Greenwood UM Church to take ownership of former school

by Kate Evans

The Morgan County School Board unanimously approved selling the former Greenwood Elementary and 5.74 acres of land to the Greenwood United Methodist Church for a dollar. The action took place at the July 17 school board meeting. The church plans to use the building as a community center.

Greenwood Elementary.

The board voted to convey the school and its property to the church or a 501c3 organization representing the church. It authorized school board president Aaron Close to proceed with completing the deal and executing the deed, said School Superintendant Dr. Erich May. The deed signing will take place later.

May said it’s the best case scenario — keeping the building and property in the hands of the community and functioning in a way to benefit the whole community.

Brad Michael said that Greenwood United Methodist Church is excited and enthusiastic about the deal. Their congregation had voted to take ownership of the former school building for community outreach and to expand their programs.   The church wants to expand their love and fellowship to the community through the community center.

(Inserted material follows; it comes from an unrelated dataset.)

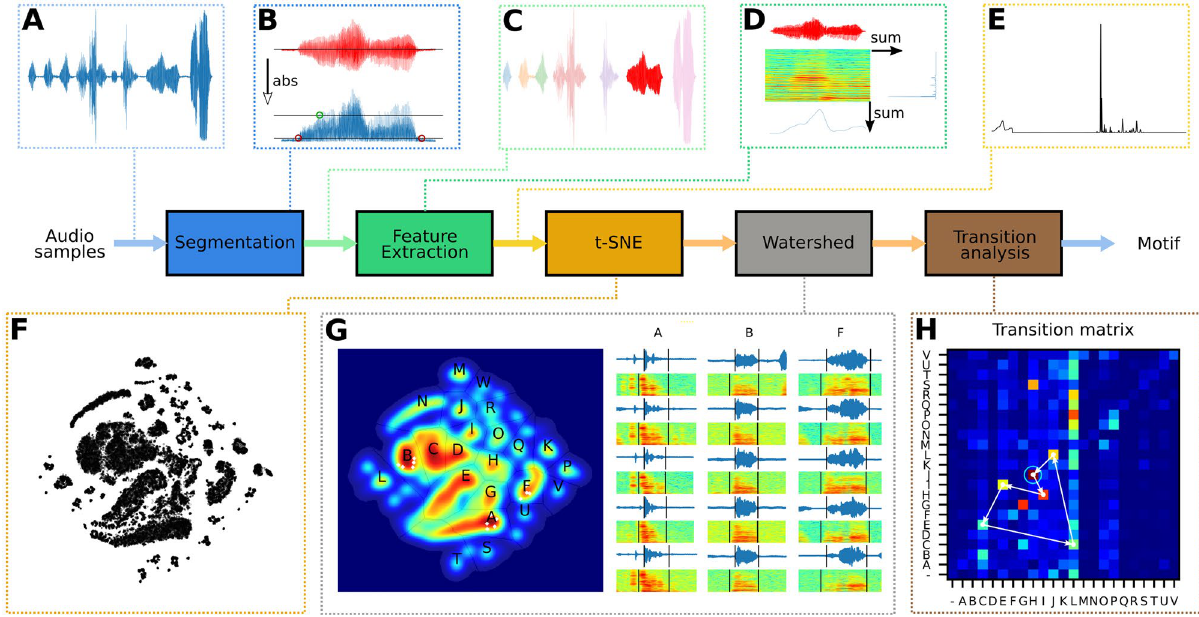
Figure 4. Unsupervised training of motif detector pipeline. ( A ) The raw sound signal is received as a continuous stream. ( B ) When the absolute value of the samples crosses the high threshold, we search back and forth for onset and offsets based on crossing of the low threshold. ( C ) The segmented signal. ( D ) A spectrogram of the sound is generated and two vectors are computed by summing the rows and columns, respectively. ( E ) The two vectors are normalised and concatenated to a 746-dimensional feature vector. ( F ) Dimensionality reduction of 60k feature vectors into a 2D space shows that sound segments cluster together. ( G ) Regions of stereotyped sounds are labelled. Examples of randomly picked sounds from three different regions are indicated by white dots on the density plot and with oscillograms and spectrograms on the right. Each column is a different region. ( H ) The most common song motif is extracted by forming the transition probability matrix and following the most likely transitions forming a loop. The loop represents the most stereotyped sequence and is defined as the motif.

Ideas for community programs and uses for the building included game nights, community movies, exercise classes, wellness activities, senior center events, use of the building by organizations like 4-H, Girl Scouts and Boy Scouts, reunions, birthday parties and a location for their monthly rummage sale.

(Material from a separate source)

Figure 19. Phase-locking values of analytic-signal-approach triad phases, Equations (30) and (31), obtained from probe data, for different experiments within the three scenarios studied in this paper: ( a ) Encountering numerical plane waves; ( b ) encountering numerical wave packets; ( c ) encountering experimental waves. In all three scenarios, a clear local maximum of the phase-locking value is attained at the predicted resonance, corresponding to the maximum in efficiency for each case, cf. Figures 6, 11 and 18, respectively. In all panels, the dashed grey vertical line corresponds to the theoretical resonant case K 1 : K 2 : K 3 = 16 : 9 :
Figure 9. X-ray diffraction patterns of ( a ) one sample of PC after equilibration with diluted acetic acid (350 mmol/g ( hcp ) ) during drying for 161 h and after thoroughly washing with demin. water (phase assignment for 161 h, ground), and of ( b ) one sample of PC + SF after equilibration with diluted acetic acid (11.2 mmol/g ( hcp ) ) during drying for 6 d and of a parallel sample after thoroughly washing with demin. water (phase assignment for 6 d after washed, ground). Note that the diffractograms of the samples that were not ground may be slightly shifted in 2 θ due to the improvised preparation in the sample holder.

“The possibilities are endless,” Michael said.

The church had 50 pre-school to middle school age kids at their Bible Camp this summer not counting teen volunteers, he said. They’re also considering after-school and West Virginia Read Aloud programs, Michael said. Volunteers are key to the program expansion.

Michael said they would  work with the Morgan County Observatory Foundation on their needs and concerns. The observatory is located on school property and has no restroom or running water. They also had

concerns about parking lot lights affecting use of the telescope.

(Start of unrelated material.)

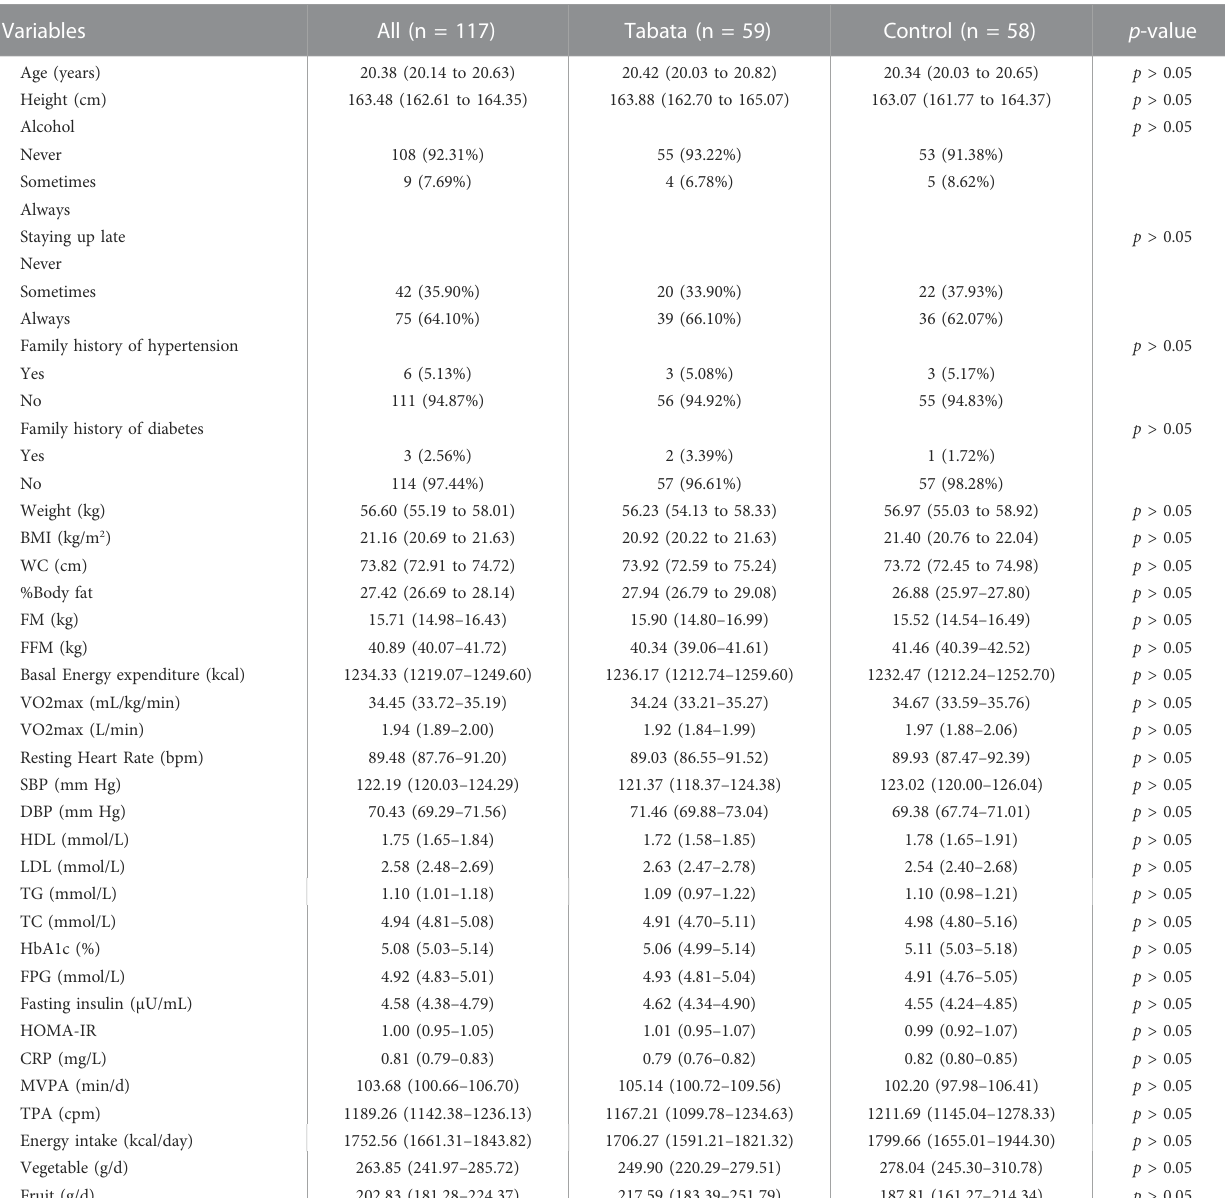
TABLE 1 Baseline characteristics of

Superintendent May said having a five-year reverter clause for the property was advised by legal counsel. Board member Laura Smith said they’d always done the five-year reverter clause with properties in the past. If the church decided two or three years down the road that they couldn’t handle the electricity or insurance costs, the property would revert back to the school board, she noted.

May said the school is currently being used to store some contents from the Berkeley Springs High School Building C during renovations. Those contents will not be included in the property transfer. The building’s contents were already offered to county school principals and there are only some textbooks left to move. The remaining contents of the school will go to the church, who will get the building “as is” after the deed is signed.

School board vice-president Pete Gordon said it’s heartening to hear that Greenwood Elementary would be used for such a community effort and wished church members the best.

School board member John Rowland, former Greenwood Elementary Principal and Greenwood resident, said they’re going back to their roots with the church’s use of the school for the community.

Michael said the school would be open for more than just church activities.

“It’s not just a church mission-it’s a community mission,” he noted.

Michael and Superintendent May commended Maintenance Director Jamie Harris for conducting a number of building walkthroughs for church members and acting as a liaison. School Treasurer Ann Bell was also most helpful during the process, Smith said.

Board president Aaron Close was grateful to the church for taking the school and “doing this for the community.”